* About this exercise *
When you reach a picture, skip it, and retype every line below exactly.

* Recorded data *
+++
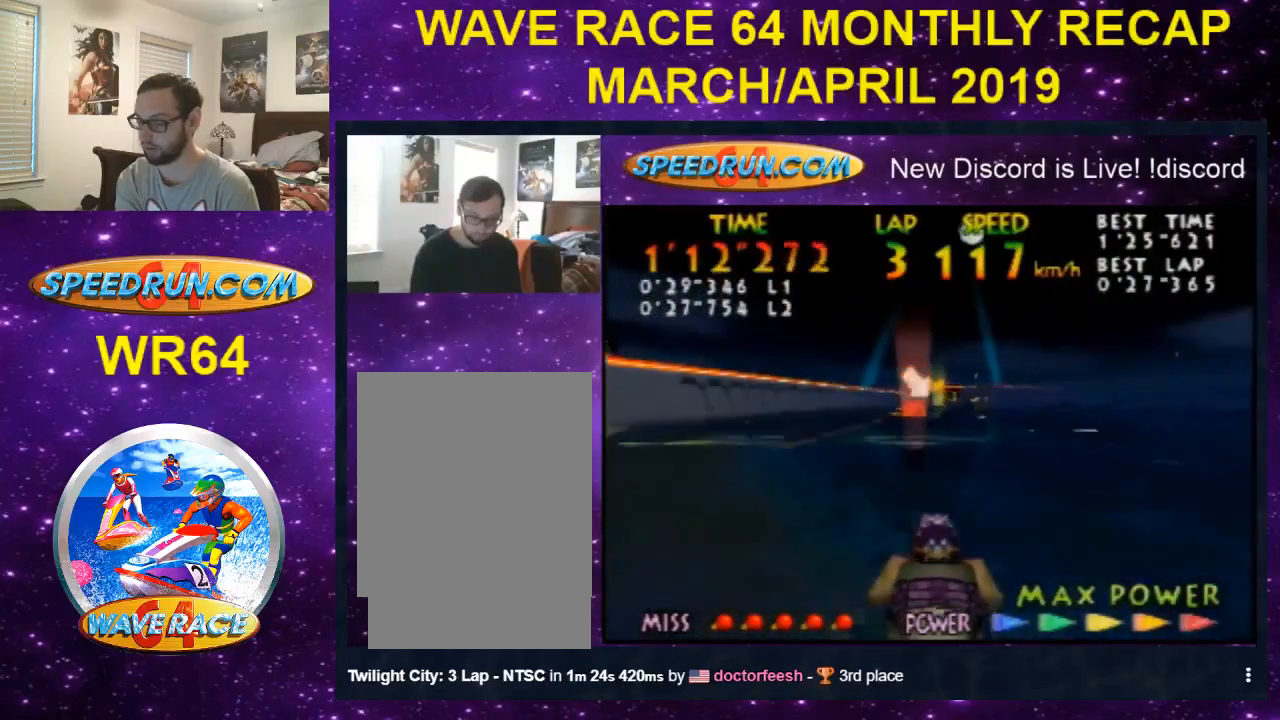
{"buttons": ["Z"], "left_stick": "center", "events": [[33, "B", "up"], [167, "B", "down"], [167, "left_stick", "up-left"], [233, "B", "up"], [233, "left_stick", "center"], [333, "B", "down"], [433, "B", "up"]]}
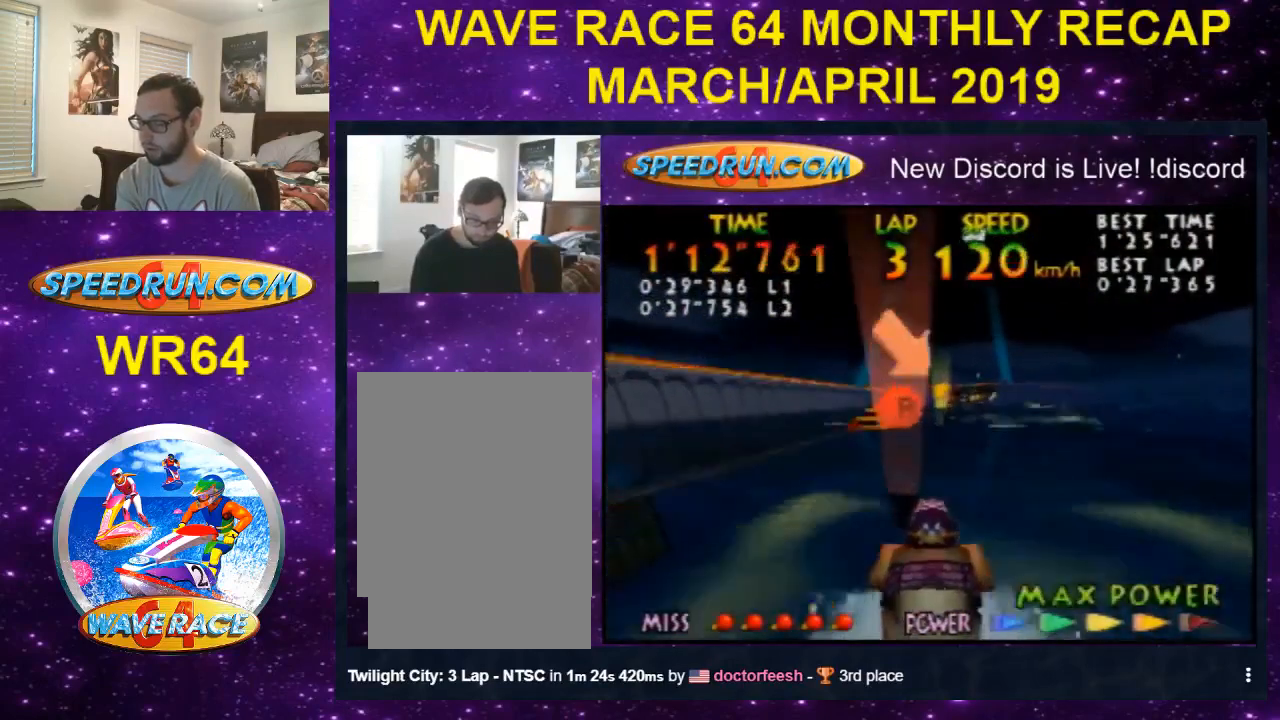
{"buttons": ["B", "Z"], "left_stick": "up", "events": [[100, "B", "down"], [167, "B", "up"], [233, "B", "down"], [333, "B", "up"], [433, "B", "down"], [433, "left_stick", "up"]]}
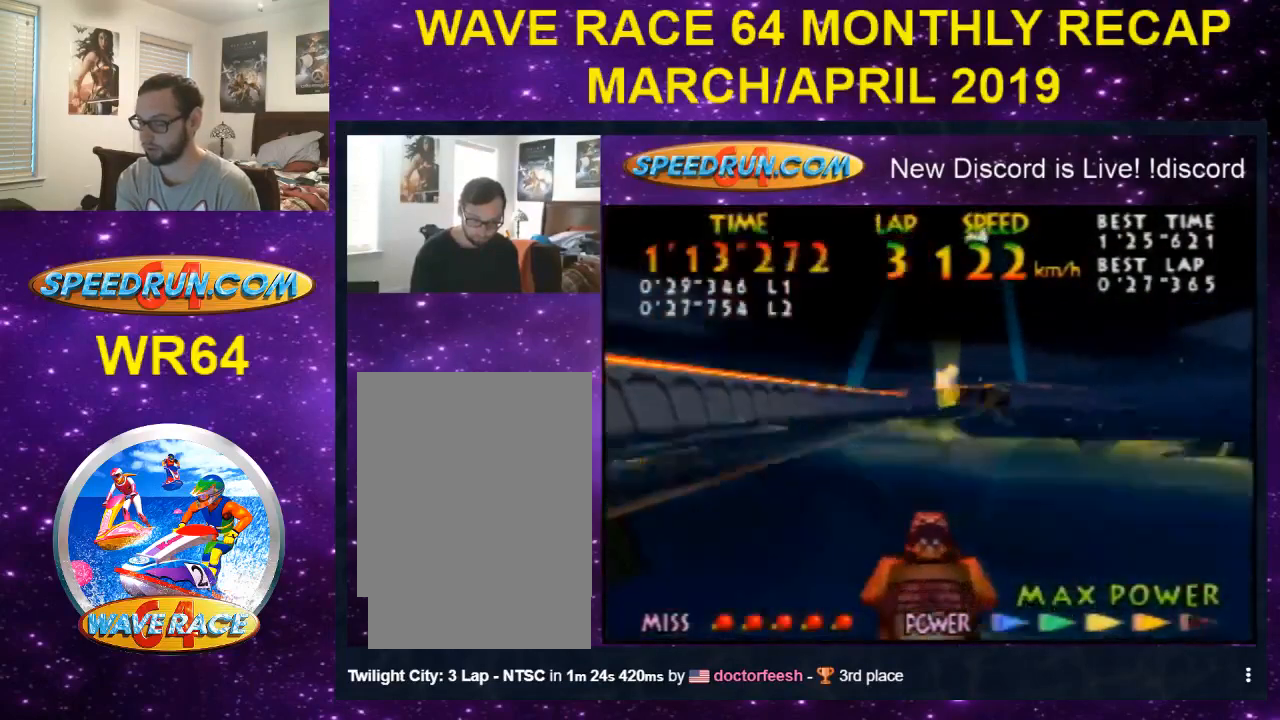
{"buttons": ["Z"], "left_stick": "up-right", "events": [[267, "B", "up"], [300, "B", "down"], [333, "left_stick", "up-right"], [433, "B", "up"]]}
+++
* Output below *
{"buttons": ["Z"], "left_stick": "center", "events": [[33, "B", "up"], [167, "B", "down"], [167, "left_stick", "up-left"], [233, "B", "up"], [233, "left_stick", "center"], [333, "B", "down"], [433, "B", "up"]]}
{"buttons": ["B", "Z"], "left_stick": "up", "events": [[100, "B", "down"], [167, "B", "up"], [233, "B", "down"], [333, "B", "up"], [433, "B", "down"], [433, "left_stick", "up"]]}
{"buttons": ["Z"], "left_stick": "up-right", "events": [[267, "B", "up"], [300, "B", "down"], [333, "left_stick", "up-right"], [433, "B", "up"]]}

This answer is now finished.